É o orgulho da ligação à cidade, de pertencer à fauna. “São aqueles elogios espontâneos que gosto de ouvir subindo ali à Ribeira, apanhar aquele pessoal. ‘És o maior, pá. És um de nós, pá’. Gosto, sinto-me bem com a identificação. Também sempre gostei de histórias de gangsters, de bandidos, há aqui uns bons romances, toda a gente sabe segredos uns dos outros e é interessante.” É um homem do Porto. Pode o orgulho ser a génese de todo o mal? Não parece.

Aprendeu a nadar nas Antas, ia à bola com o pai, com o tio e primos, pela Fernão de Magalhães acima até ao antigo campo, com os cavalos da GNR com palas nos olhos.
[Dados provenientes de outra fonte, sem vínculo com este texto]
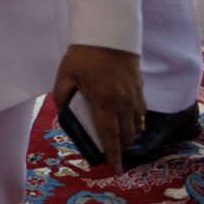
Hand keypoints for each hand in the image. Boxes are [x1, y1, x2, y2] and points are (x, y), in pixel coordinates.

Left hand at [53, 44, 144, 170]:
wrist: (109, 34)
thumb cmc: (84, 54)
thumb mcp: (65, 75)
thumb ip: (62, 98)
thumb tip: (64, 115)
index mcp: (105, 101)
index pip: (110, 135)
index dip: (112, 154)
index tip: (114, 169)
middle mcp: (124, 103)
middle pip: (126, 135)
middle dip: (119, 149)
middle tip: (111, 156)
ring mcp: (135, 97)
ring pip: (136, 127)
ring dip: (128, 137)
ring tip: (117, 142)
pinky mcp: (141, 90)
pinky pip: (140, 114)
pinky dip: (134, 123)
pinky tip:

É do F. C. Porto e deixou de ir ao estádio. Por várias razões. “Deixei de ir à bola porque sou um bocado mal comportado, não gosto de ir para os VIP porque peguei-me com um senhor, uma figura até conhecida da política, que dizia ‘não há justiça’ e eu ‘se queres justiça vais a tribunal e mesmo assim duvido’.” Discutiram, pois claro.

Não vai ao Dragão também por uma questão de comodismo. “Tenho uma certa zanga com o futebol por causa da hora estúpida.” Muitas vezes, é incompatível com a agenda. É complicado quando calha dia de jogo em noite de concerto. “Vou para cima do palco e ainda falta um quarto de hora, o que me irrita, e tenho de me abstrair, tenho de perguntar aos roadies, e é uma chatice. Empataram e eu fosgasse e agora tenho de entrar no espírito da canção, que caneco. Como é que os gajos empataram?”

Esse orgulho ninguém lhe tira. No ano passado, no aniversário dos 69 anos, os amigos ofereceram-lhe uma camisola do seu clube com o número e “Rei Niño” nas costas. “Esta já não há, este ano é cor de laranja.” Também tem uma camisola do Benfica, assinada por todos os jogadores, oferecida pelo amigo Seara Cardoso, oferecida na festa dos 60 anos, comemorados no salão nobre do Ateneu.

A conversa vai longa, os pecados desaguam na sua vida, os crimes já prescreveram, a certa altura, lembra-se de uma frase sua, antiga, para falar destes tempos estranhos. “O pior do século XX foi o nazifascismo e as calças à boca de sino e agora gosto de calças à boca de sino.” Passeia-se pelo passado e pelo presente nesta conversa no Ateneu, frequentado pelo pai. “Bebia aqui o seu vinho do Porto, jogava ali um bilhar, um senhor muito bem vestido, com um fato de três peças, lencinho sempre dobrado que parecia um barquinho, chapéu ao lado. Ensinou-me coisas engraçadas e bonitas, por exemplo, que as coisas aparentemente mais caras não o eram.” Como os fatos de alfaiate, bem feitos, que duram a vida toda. Que assentam bem e não ficam torcidos.